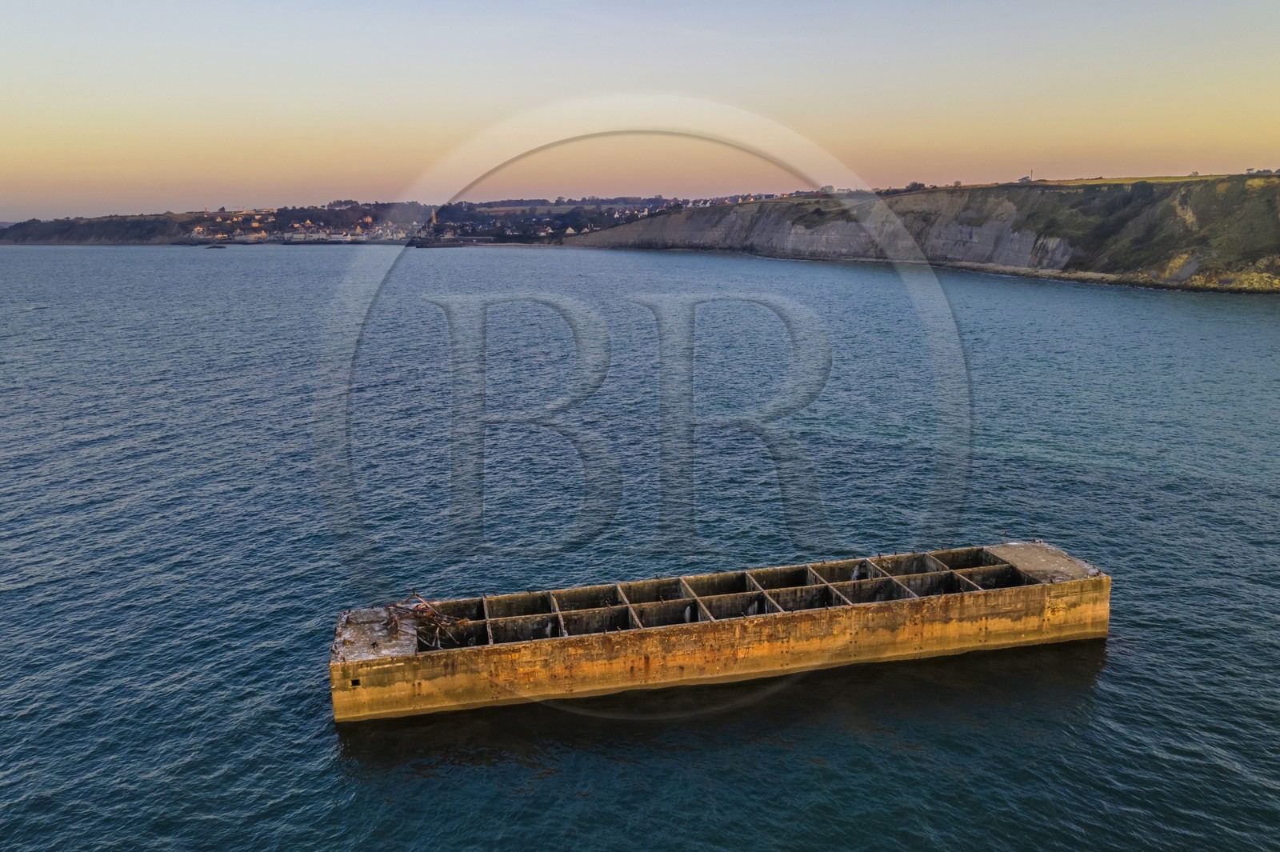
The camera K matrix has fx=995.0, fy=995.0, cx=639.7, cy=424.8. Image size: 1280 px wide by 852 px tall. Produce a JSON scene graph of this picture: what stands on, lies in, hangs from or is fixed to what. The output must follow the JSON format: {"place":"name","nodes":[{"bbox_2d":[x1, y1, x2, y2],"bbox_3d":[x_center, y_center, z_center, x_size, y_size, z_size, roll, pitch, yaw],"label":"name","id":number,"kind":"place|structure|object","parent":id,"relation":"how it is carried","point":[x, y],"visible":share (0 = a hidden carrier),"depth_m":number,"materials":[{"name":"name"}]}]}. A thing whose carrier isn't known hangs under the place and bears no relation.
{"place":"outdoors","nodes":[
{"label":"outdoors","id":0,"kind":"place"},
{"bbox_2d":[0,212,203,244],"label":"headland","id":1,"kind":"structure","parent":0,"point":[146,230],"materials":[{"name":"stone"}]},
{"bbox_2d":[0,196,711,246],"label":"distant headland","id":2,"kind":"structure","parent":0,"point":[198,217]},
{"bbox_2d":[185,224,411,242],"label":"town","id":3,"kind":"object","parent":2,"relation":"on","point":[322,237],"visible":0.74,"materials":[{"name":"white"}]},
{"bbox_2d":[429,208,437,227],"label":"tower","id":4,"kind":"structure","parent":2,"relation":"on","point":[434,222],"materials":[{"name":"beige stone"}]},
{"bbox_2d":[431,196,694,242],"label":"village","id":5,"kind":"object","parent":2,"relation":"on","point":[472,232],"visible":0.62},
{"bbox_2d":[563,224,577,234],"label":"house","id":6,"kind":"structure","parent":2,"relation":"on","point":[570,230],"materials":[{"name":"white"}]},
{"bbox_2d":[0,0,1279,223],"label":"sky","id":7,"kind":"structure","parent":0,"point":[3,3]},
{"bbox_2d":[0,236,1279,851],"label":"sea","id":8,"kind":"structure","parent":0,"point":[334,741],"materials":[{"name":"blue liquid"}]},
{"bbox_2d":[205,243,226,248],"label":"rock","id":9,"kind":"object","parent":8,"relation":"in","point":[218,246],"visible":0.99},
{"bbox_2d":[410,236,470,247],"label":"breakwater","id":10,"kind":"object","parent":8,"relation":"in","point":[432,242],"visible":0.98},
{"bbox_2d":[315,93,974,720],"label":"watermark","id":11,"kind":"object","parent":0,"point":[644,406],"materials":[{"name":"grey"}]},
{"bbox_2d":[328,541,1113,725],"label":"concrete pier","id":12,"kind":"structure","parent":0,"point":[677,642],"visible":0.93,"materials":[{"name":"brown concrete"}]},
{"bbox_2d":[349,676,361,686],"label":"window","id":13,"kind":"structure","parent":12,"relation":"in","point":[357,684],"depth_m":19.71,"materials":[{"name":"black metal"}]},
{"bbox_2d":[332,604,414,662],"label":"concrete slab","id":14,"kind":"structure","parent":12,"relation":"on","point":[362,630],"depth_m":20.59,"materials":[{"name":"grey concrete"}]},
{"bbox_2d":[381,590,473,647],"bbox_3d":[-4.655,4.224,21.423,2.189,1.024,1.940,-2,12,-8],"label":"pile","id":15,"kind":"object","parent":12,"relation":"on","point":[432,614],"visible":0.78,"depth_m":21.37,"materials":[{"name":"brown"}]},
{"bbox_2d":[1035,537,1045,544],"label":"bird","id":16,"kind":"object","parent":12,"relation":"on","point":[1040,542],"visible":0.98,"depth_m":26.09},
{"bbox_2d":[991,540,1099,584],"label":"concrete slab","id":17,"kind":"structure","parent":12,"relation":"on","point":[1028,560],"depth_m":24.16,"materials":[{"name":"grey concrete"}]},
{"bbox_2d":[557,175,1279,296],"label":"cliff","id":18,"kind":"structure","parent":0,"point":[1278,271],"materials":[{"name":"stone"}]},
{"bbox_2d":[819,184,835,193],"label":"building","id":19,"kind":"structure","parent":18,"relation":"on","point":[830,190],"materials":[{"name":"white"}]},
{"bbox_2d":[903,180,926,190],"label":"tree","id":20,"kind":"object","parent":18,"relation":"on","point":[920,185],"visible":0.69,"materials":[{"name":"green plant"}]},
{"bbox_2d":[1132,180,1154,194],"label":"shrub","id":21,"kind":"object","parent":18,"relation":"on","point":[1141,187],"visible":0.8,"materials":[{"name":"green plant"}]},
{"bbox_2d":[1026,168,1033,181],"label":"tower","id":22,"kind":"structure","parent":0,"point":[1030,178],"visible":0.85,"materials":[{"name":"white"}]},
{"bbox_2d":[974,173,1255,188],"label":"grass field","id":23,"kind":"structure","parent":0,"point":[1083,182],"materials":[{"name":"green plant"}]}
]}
====
→ **What is needed**
Return the entries above in full and unchanged, omitting every image.

→ **Response to this exercise**
The camera K matrix has fx=995.0, fy=995.0, cx=639.7, cy=424.8. Image size: 1280 px wide by 852 px tall. Produce a JSON scene graph of this picture: what stands on, lies in, hangs from or is fixed to what. The output must follow the JSON format: {"place":"name","nodes":[{"bbox_2d":[x1, y1, x2, y2],"bbox_3d":[x_center, y_center, z_center, x_size, y_size, z_size, roll, pitch, yaw],"label":"name","id":number,"kind":"place|structure|object","parent":id,"relation":"how it is carried","point":[x, y],"visible":share (0 = a hidden carrier),"depth_m":number,"materials":[{"name":"name"}]}]}. A thing whose carrier isn't known hangs under the place and bears no relation.
{"place":"outdoors","nodes":[
{"label":"outdoors","id":0,"kind":"place"},
{"bbox_2d":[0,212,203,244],"label":"headland","id":1,"kind":"structure","parent":0,"point":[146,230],"materials":[{"name":"stone"}]},
{"bbox_2d":[0,196,711,246],"label":"distant headland","id":2,"kind":"structure","parent":0,"point":[198,217]},
{"bbox_2d":[185,224,411,242],"label":"town","id":3,"kind":"object","parent":2,"relation":"on","point":[322,237],"visible":0.74,"materials":[{"name":"white"}]},
{"bbox_2d":[429,208,437,227],"label":"tower","id":4,"kind":"structure","parent":2,"relation":"on","point":[434,222],"materials":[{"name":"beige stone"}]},
{"bbox_2d":[431,196,694,242],"label":"village","id":5,"kind":"object","parent":2,"relation":"on","point":[472,232],"visible":0.62},
{"bbox_2d":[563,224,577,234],"label":"house","id":6,"kind":"structure","parent":2,"relation":"on","point":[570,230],"materials":[{"name":"white"}]},
{"bbox_2d":[0,0,1279,223],"label":"sky","id":7,"kind":"structure","parent":0,"point":[3,3]},
{"bbox_2d":[0,236,1279,851],"label":"sea","id":8,"kind":"structure","parent":0,"point":[334,741],"materials":[{"name":"blue liquid"}]},
{"bbox_2d":[205,243,226,248],"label":"rock","id":9,"kind":"object","parent":8,"relation":"in","point":[218,246],"visible":0.99},
{"bbox_2d":[410,236,470,247],"label":"breakwater","id":10,"kind":"object","parent":8,"relation":"in","point":[432,242],"visible":0.98},
{"bbox_2d":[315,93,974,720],"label":"watermark","id":11,"kind":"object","parent":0,"point":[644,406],"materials":[{"name":"grey"}]},
{"bbox_2d":[328,541,1113,725],"label":"concrete pier","id":12,"kind":"structure","parent":0,"point":[677,642],"visible":0.93,"materials":[{"name":"brown concrete"}]},
{"bbox_2d":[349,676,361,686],"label":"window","id":13,"kind":"structure","parent":12,"relation":"in","point":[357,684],"depth_m":19.71,"materials":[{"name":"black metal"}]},
{"bbox_2d":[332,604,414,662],"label":"concrete slab","id":14,"kind":"structure","parent":12,"relation":"on","point":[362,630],"depth_m":20.59,"materials":[{"name":"grey concrete"}]},
{"bbox_2d":[381,590,473,647],"bbox_3d":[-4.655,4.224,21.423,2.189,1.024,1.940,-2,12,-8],"label":"pile","id":15,"kind":"object","parent":12,"relation":"on","point":[432,614],"visible":0.78,"depth_m":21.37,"materials":[{"name":"brown"}]},
{"bbox_2d":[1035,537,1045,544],"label":"bird","id":16,"kind":"object","parent":12,"relation":"on","point":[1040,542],"visible":0.98,"depth_m":26.09},
{"bbox_2d":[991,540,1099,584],"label":"concrete slab","id":17,"kind":"structure","parent":12,"relation":"on","point":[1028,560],"depth_m":24.16,"materials":[{"name":"grey concrete"}]},
{"bbox_2d":[557,175,1279,296],"label":"cliff","id":18,"kind":"structure","parent":0,"point":[1278,271],"materials":[{"name":"stone"}]},
{"bbox_2d":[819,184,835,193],"label":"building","id":19,"kind":"structure","parent":18,"relation":"on","point":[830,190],"materials":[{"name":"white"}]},
{"bbox_2d":[903,180,926,190],"label":"tree","id":20,"kind":"object","parent":18,"relation":"on","point":[920,185],"visible":0.69,"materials":[{"name":"green plant"}]},
{"bbox_2d":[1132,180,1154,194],"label":"shrub","id":21,"kind":"object","parent":18,"relation":"on","point":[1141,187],"visible":0.8,"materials":[{"name":"green plant"}]},
{"bbox_2d":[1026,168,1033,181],"label":"tower","id":22,"kind":"structure","parent":0,"point":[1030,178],"visible":0.85,"materials":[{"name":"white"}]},
{"bbox_2d":[974,173,1255,188],"label":"grass field","id":23,"kind":"structure","parent":0,"point":[1083,182],"materials":[{"name":"green plant"}]}
]}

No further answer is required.